Where I got confused was this sentence from Mastering the FreeRTOS™ Real Time Kernel, “The xEventGroupWaitBits() API Function”,
The xClearOnExit parameter is provided to avoid these potential race conditions. If
xClearOnExit is set to pdTRUE, then the testing and clearing of event bits appears to the
calling task to be an atomic operation (uninterruptable by other tasks or interrupts).
The part that I missed is that
xEventGroupSetBits
is a single step, and one that unblocks all waiting tasks in this case. The fact that they all atomically clear the bit if xClearOnExit
is pdTRUE
doesn’t help because they’re all already running. So, a second atomic step, xEventGroupClearBits
, is needed to select a winner and send the others back to xEventGroupWaitBits
.
I agree, but it’s really the old, old method. I don’t know who wrote it in the first place, but they knew what they were doing (although I do wonder about the efficiency of this locking mechanism).
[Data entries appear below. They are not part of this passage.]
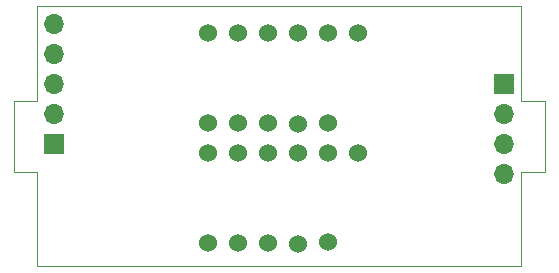
<source format=gts>
G04 #@! TF.GenerationSoftware,KiCad,Pcbnew,(5.1.10)-1*
G04 #@! TF.CreationDate,2023-01-31T14:41:16+02:00*
G04 #@! TF.ProjectId,voltmeter,766f6c74-6d65-4746-9572-2e6b69636164,rev?*
G04 #@! TF.SameCoordinates,Original*
G04 #@! TF.FileFunction,Soldermask,Top*
G04 #@! TF.FilePolarity,Negative*
%FSLAX46Y46*%
G04 Gerber Fmt 4.6, Leading zero omitted, Abs format (unit mm)*
G04 Created by KiCad (PCBNEW (5.1.10)-1) date 2023-01-31 14:41:16*
%MOMM*%
%LPD*%
G01*
G04 APERTURE LIST*
G04 #@! TA.AperFunction,Profile*
%ADD10C,0.050000*%
G04 #@! TD*
%ADD11O,1.700000X1.700000*%
%ADD12R,1.700000X1.700000*%
%ADD13C,1.524000*%
G04 APERTURE END LIST*
D10*
X52578000Y-78048000D02*
X52578000Y-86048000D01*
X50578000Y-86048000D02*
X50578000Y-92048000D01*
X52578000Y-86048000D02*
X50578000Y-86048000D01*
X52578000Y-92048000D02*
X50578000Y-92048000D01*
X52578000Y-92048000D02*
X52578000Y-100048000D01*
X93578000Y-92048000D02*
X93578000Y-100048000D01*
X95578000Y-92048000D02*
X93578000Y-92048000D01*
X95578000Y-86048000D02*
X93578000Y-86048000D01*
X95578000Y-86048000D02*
X95578000Y-92048000D01*
X52578000Y-100048000D02*
X93578000Y-100048000D01*
X93578000Y-78048000D02*
X93578000Y-86048000D01*
X52578000Y-78048000D02*
X93578000Y-78048000D01*
D11*
X92075000Y-92272000D03*
X92075000Y-89732000D03*
X92075000Y-87192000D03*
D12*
X92075000Y-84652000D03*
D11*
X53975000Y-79521200D03*
X53975000Y-82061200D03*
X53975000Y-84601200D03*
X53975000Y-87141200D03*
D12*
X53975000Y-89681200D03*
D13*
X77216000Y-98036380D03*
X74676000Y-98130360D03*
X72136000Y-98044000D03*
X69596000Y-98044000D03*
X67056000Y-98044000D03*
X79756000Y-90424000D03*
X77216000Y-90424000D03*
X74676000Y-90424000D03*
X67056000Y-90424000D03*
X69596000Y-90424000D03*
X72136000Y-90424000D03*
X77216000Y-87897380D03*
X74676000Y-87991360D03*
X72136000Y-87905000D03*
X69596000Y-87905000D03*
X67056000Y-87905000D03*
X79756000Y-80285000D03*
X77216000Y-80285000D03*
X74676000Y-80285000D03*
X67056000Y-80285000D03*
X69596000Y-80285000D03*
X72136000Y-80285000D03*
M02*

</source>
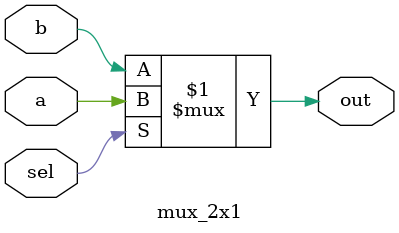
<source format=sv>

module mux_2x1 (
    input a,b,sel,
    output out
);
    assign out = sel ? a:b;
    
endmodule

</source>
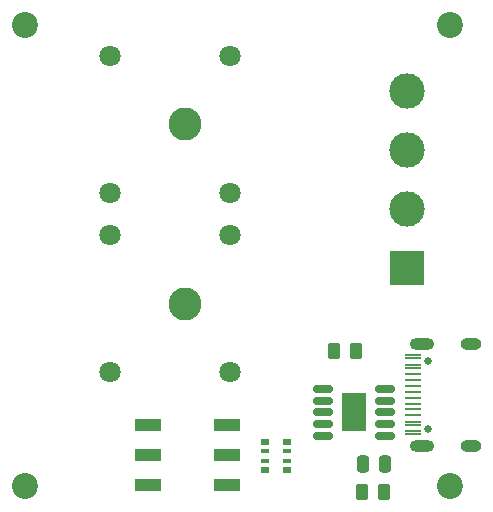
<source format=gbr>
%TF.GenerationSoftware,KiCad,Pcbnew,9.0.4*%
%TF.CreationDate,2025-10-30T13:03:14-05:00*%
%TF.ProjectId,USBCpwr,55534243-7077-4722-9e6b-696361645f70,rev?*%
%TF.SameCoordinates,Original*%
%TF.FileFunction,Soldermask,Top*%
%TF.FilePolarity,Negative*%
%FSLAX46Y46*%
G04 Gerber Fmt 4.6, Leading zero omitted, Abs format (unit mm)*
G04 Created by KiCad (PCBNEW 9.0.4) date 2025-10-30 13:03:14*
%MOMM*%
%LPD*%
G01*
G04 APERTURE LIST*
G04 Aperture macros list*
%AMRoundRect*
0 Rectangle with rounded corners*
0 $1 Rounding radius*
0 $2 $3 $4 $5 $6 $7 $8 $9 X,Y pos of 4 corners*
0 Add a 4 corners polygon primitive as box body*
4,1,4,$2,$3,$4,$5,$6,$7,$8,$9,$2,$3,0*
0 Add four circle primitives for the rounded corners*
1,1,$1+$1,$2,$3*
1,1,$1+$1,$4,$5*
1,1,$1+$1,$6,$7*
1,1,$1+$1,$8,$9*
0 Add four rect primitives between the rounded corners*
20,1,$1+$1,$2,$3,$4,$5,0*
20,1,$1+$1,$4,$5,$6,$7,0*
20,1,$1+$1,$6,$7,$8,$9,0*
20,1,$1+$1,$8,$9,$2,$3,0*%
G04 Aperture macros list end*
%ADD10R,0.800000X0.500000*%
%ADD11R,0.800000X0.400000*%
%ADD12C,1.800000*%
%ADD13C,2.800000*%
%ADD14O,1.800000X1.000000*%
%ADD15O,2.100000X1.000000*%
%ADD16R,1.400000X0.250000*%
%ADD17C,0.650000*%
%ADD18RoundRect,0.250000X-0.262500X-0.450000X0.262500X-0.450000X0.262500X0.450000X-0.262500X0.450000X0*%
%ADD19C,2.200000*%
%ADD20R,2.100000X3.300000*%
%ADD21RoundRect,0.150000X0.687500X0.150000X-0.687500X0.150000X-0.687500X-0.150000X0.687500X-0.150000X0*%
%ADD22R,3.000000X3.000000*%
%ADD23C,3.000000*%
%ADD24RoundRect,0.250000X0.262500X0.450000X-0.262500X0.450000X-0.262500X-0.450000X0.262500X-0.450000X0*%
%ADD25RoundRect,0.250000X0.250000X0.475000X-0.250000X0.475000X-0.250000X-0.475000X0.250000X-0.475000X0*%
%ADD26R,2.160000X1.120000*%
G04 APERTURE END LIST*
D10*
%TO.C,RN2*%
X107381307Y-71301288D03*
D11*
X107381307Y-72101288D03*
X107381307Y-72901288D03*
D10*
X107381307Y-73701288D03*
X109181307Y-73701288D03*
D11*
X109181307Y-72901288D03*
X109181307Y-72101288D03*
D10*
X109181307Y-71301288D03*
%TD*%
D12*
%TO.C,J5*%
X94240000Y-53800000D03*
X94240000Y-65400000D03*
X104400000Y-53800000D03*
X104400000Y-65400000D03*
D13*
X100600000Y-59600000D03*
%TD*%
D14*
%TO.C,J1*%
X124762500Y-62980000D03*
D15*
X120612500Y-62980000D03*
D14*
X124762500Y-71620000D03*
D15*
X120612500Y-71620000D03*
D16*
X119912500Y-70375000D03*
X119912500Y-69575000D03*
X119912500Y-66050000D03*
X119912500Y-68050000D03*
X119912500Y-66550000D03*
X119912500Y-65550000D03*
X119912500Y-65025000D03*
X119912500Y-64225000D03*
X119912500Y-63975000D03*
X119912500Y-64775000D03*
X119912500Y-69050000D03*
X119912500Y-67050000D03*
X119912500Y-67550000D03*
X119912500Y-68550000D03*
X119912500Y-69825000D03*
X119912500Y-70625000D03*
D17*
X121112500Y-64410000D03*
X121112500Y-70190000D03*
%TD*%
D18*
%TO.C,R2*%
X117412500Y-75500000D03*
X115587500Y-75500000D03*
%TD*%
D13*
%TO.C,J4*%
X100600000Y-44400000D03*
D12*
X104400000Y-50200000D03*
X104400000Y-38600000D03*
X94240000Y-50200000D03*
X94240000Y-38600000D03*
%TD*%
D19*
%TO.C,H4*%
X87000000Y-75000000D03*
%TD*%
D20*
%TO.C,U1*%
X114900000Y-68800000D03*
D21*
X112262500Y-70800000D03*
X112262500Y-69800000D03*
X112262500Y-68800000D03*
X112262500Y-67800000D03*
X112262500Y-66800000D03*
X117537500Y-66800000D03*
X117537500Y-67800000D03*
X117537500Y-68800000D03*
X117537500Y-69800000D03*
X117537500Y-70800000D03*
%TD*%
D19*
%TO.C,H3*%
X123000000Y-75000000D03*
%TD*%
D22*
%TO.C,J3*%
X119400000Y-56600000D03*
D23*
X119400000Y-51600000D03*
X119400000Y-46600000D03*
X119400000Y-41600000D03*
%TD*%
D19*
%TO.C,H2*%
X123000000Y-36000000D03*
%TD*%
D24*
%TO.C,R1*%
X113187500Y-63600000D03*
X115012500Y-63600000D03*
%TD*%
D19*
%TO.C,H1*%
X87000000Y-36000000D03*
%TD*%
D25*
%TO.C,C1*%
X115600000Y-73200000D03*
X117500000Y-73200000D03*
%TD*%
D26*
%TO.C,SW1*%
X104130000Y-74980000D03*
X104130000Y-72440000D03*
X104130000Y-69900000D03*
X97400000Y-69900000D03*
X97400000Y-72440000D03*
X97400000Y-74980000D03*
%TD*%
M02*

</source>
You mean, recreating the problem with the broken code on a single core? It is not easy to come up with good stress tests for this. Hard to get the timing right so that the first task doesn’t always proceed before there are any other waiters. With this particular bug, the problem only showed up when there was contention. Adding a configASSERT to FF_LockFAT
helps with early detection.